Arne: Because then the capability has to be built in a very short amount of time. And that will take up resources, that will take up focus and and it, it makes much more sense to ramp the capabilities into that into that space. So for me, and I don't know how you guys see that, but for me, scope three is the main difference between Scope one, two and the scope three assessment is that for Scope one and two, from a methodological viewpoint, it's quite intuitive and quite straightforward, but it's a huge data collection exercise.
Arne: It's very tricky to to really get all the data centralised in a way that it's ready for reporting. For Scope three, there's an additional additional challenge. And that challenge is that we need to get our hands on the right type ofi nformation and the right modelling techniques in order to actually understand those Scope three.
Arne: I've got a million chat messages coming through. Hang on.
Arne: It's not clear enough here. I'm sorry. Venda we tried to work on the sound. We tried two headsets and another [00:15:00] mic. I'mj ust gonna try to maybe shout into my laptop a bit more and that's gonna work then. Okay. Sorry about that. When you look into Scope one and Scope two, you can see that there's only one Scope one and one Scope two category.
Arne: For Scope three, it gets much more complicated. You have 15 different Scope three categories. Some of those, again, are a bit more intuitive and a bit easier to calculate, and some of those can be quite complex to calculate depending on your business profile. And to make matters worse, there's a distinction between upstream emissions and downstream emissions.
Arne: And my hunch is that when the Scope three protocol was designed, that everything that didn't fit into Scope One and Scope Two kind of was thrown into the bucket of Scope three. Let's worry about this later, because at the time when the Greenhouse Gas protocol was designed. The methods we have today, the methodologies, the understanding also the the the global connectedness of the economy wasn't quite where it is now.
Arne: And it was probably not totally foreseeable. What a, what role scope three will play in the future. So that kind of adds to the complexity. So we have to worry about upstream [00:16:00] emissions. We have to worry about downstream emissions. There's obviously a lot of emissions in the value chains. They're categorised, they have to be categorised.
Arne: There's a bunch of ways to get to that categorisation. And this can be quite overwhelming. It can be quite an overwhelming exercise to even to even get started. And that's why we wanted to talk about a suggested way forward, how this can be tackled. So I'm not gonna go into these 15 categories in detail.
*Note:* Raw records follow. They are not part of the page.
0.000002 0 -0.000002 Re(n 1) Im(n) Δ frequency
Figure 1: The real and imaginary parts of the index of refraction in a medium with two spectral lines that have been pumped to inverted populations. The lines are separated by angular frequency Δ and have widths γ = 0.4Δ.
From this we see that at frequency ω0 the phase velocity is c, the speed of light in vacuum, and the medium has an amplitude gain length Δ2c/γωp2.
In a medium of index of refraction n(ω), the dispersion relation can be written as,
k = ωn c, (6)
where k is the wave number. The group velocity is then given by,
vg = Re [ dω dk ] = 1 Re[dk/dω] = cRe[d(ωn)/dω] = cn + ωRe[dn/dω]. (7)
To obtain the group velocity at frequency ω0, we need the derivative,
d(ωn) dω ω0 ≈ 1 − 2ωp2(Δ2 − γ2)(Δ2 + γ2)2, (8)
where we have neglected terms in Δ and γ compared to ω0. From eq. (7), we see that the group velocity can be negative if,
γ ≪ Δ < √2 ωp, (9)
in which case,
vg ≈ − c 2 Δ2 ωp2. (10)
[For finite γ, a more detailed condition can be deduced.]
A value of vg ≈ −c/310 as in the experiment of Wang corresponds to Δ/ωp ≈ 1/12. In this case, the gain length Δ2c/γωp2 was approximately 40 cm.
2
Arne: This is, I'm sure you've all like. Read through the guidelines before at least touched on them. We're going to focus on a few just to see what approach we can take. But that's the main framework. And not all of these categories are applicable for every business. That really depends on the business profile in itself.
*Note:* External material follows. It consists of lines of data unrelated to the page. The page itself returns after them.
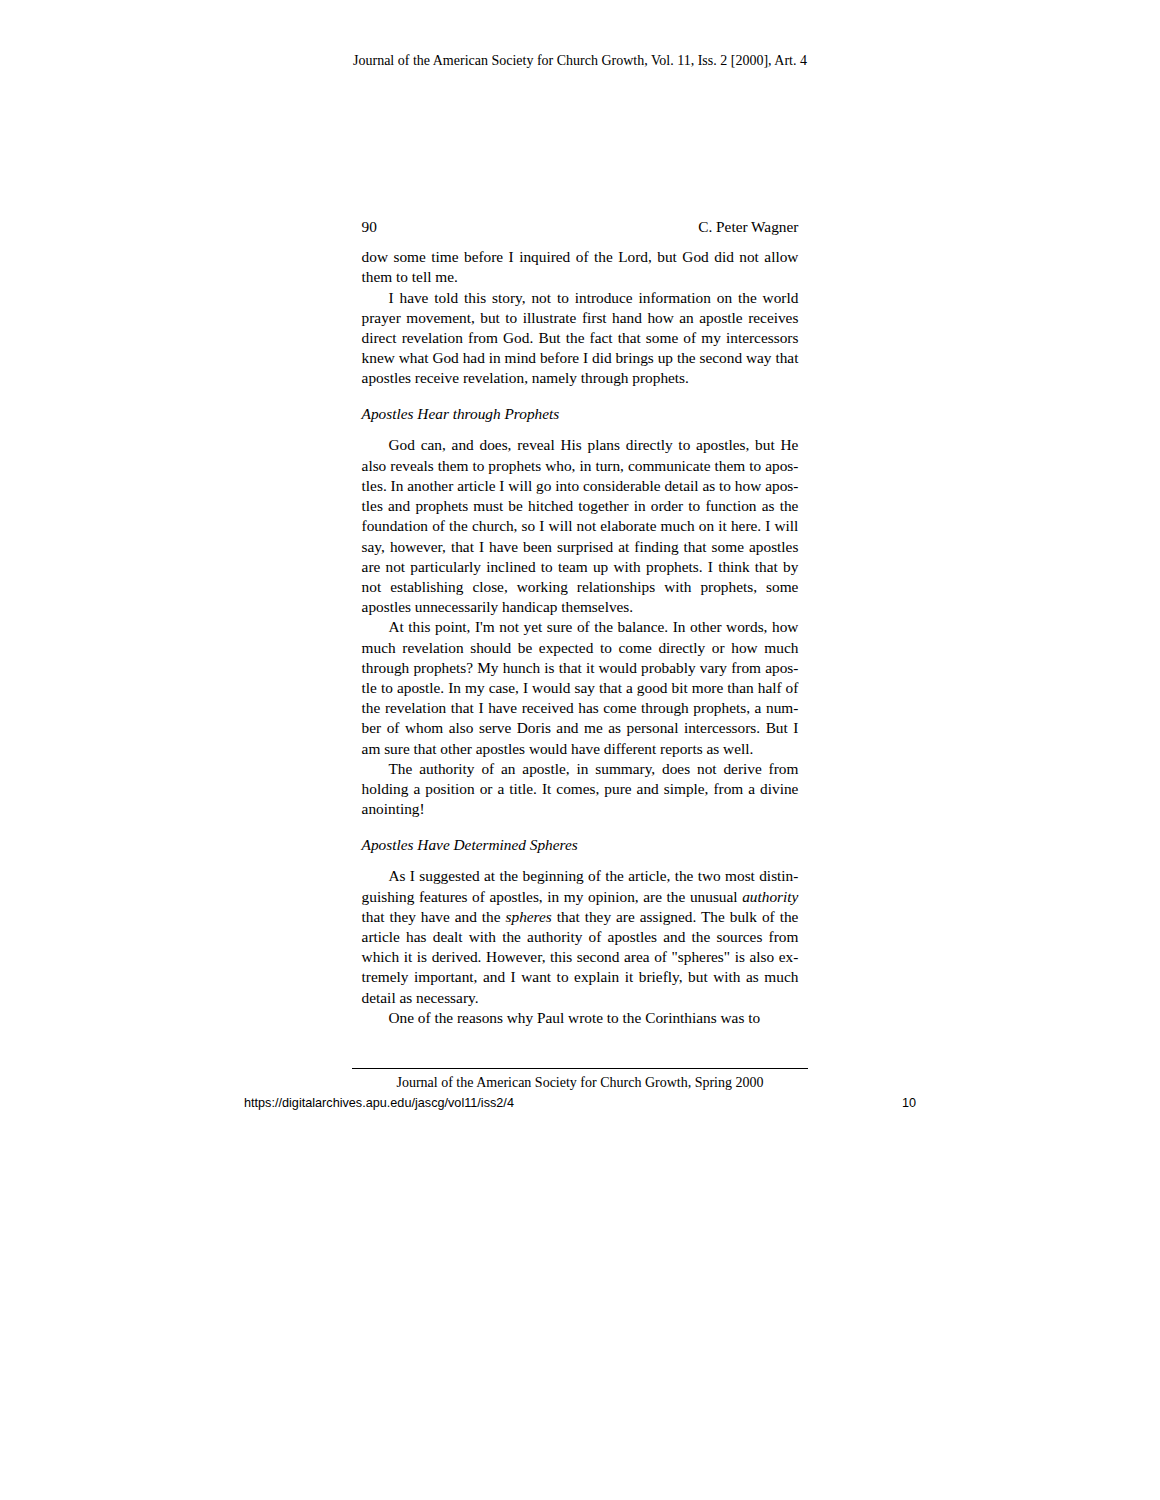Journal of the American Society for Church Growth, Vol. 11, Iss. 2 [2000], Art. 4
90 C. Peter Wagner
dow some time before I inquired of the Lord, but God did not allow them to tell me.
I have told this story, not to introduce information on the world prayer movement, but to illustrate first hand how an apostle receives direct revelation from God. But the fact that some of my intercessors knew what God had in mind before I did brings up the second way that apostles receive revelation, namely through prophets.
Apostles Hear through Prophets
God can, and does, reveal His plans directly to apostles, but He also reveals them to prophets who, in turn, communicate them to apostles. In another article I will go into considerable detail as to how apostles and prophets must be hitched together in order to function as the foundation of the church, so I will not elaborate much on it here. I will say, however, that I have been surprised at finding that some apostles are not particularly inclined to team up with prophets. I think that by not establishing close, working relationships with prophets, some apostles unnecessarily handicap themselves.
At this point, I'm not yet sure of the balance. In other words, how much revelation should be expected to come directly or how much through prophets? My hunch is that it would probably vary from apostle to apostle. In my case, I would say that a good bit more than half of the revelation that I have received has come through prophets, a number of whom also serve Doris and me as personal intercessors. But I am sure that other apostles would have different reports as well.
The authority of an apostle, in summary, does not derive from holding a position or a title. It comes, pure and simple, from a divine anointing!
Apostles Have Determined Spheres
As I suggested at the beginning of the article, the two most distinguishing features of apostles, in my opinion, are the unusual authority that they have and the spheres that they are assigned. The bulk of the article has dealt with the authority of apostles and the sources from which it is derived. However, this second area of "spheres" is also extremely important, and I want to explain it briefly, but with as much detail as necessary.
One of the reasons why Paul wrote to the Corinthians was to
Journal of the American Society for Church Growth, Spring 2000
https://digitalarchives.apu.edu/jascg/vol11/iss2/4 10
Arne: But the reason why Scope three is receiving so much attention now as quite well conceptualised in this plot here. So this plot shows the overall emissions of a specific of companies that operate in a specific sector. So Scope One plus Scope Two, plus Scope three. And the the scope three [00:17:00]component of the overall emissions is highlighted in orange.
Arne: And when we start from the bottom up, you can see that cement and steel transport services are industries where the bulk of the emissions sit in Scope one and Scope two. So it's quite in line with our intuitive understanding of emissions, which is probably more geared towards the direct emissions.
Arne: So the emissions that we can, that are easier to grasp in a sense, when lots of trucks drive along roads through delivery transport services, those trucks burn diesel in their engines. That's, it's a very intuitive concept to understand those emissions. And those emissions belonging to the transport services the same for steel and cement, which are very energy intensive industries.
Arne: And the Scope three component as such cannot have that much weight in the overall emissions exposure. But as we move up this chart here, you can see that as we get to the top, we are moving out of the manufacturing businesses and or the manufacturing sectors and out of the maybe primary industries even like [00:18:00] coal and forestry, and we are moving much more into the service industries.
Arne: At the very top, we have financial services. When you think about a financial services company, a financial services company has probably almost zero direct emissions. Like the offices might have, of course of course they would have electricity supplied to them and the computers would've to run on something.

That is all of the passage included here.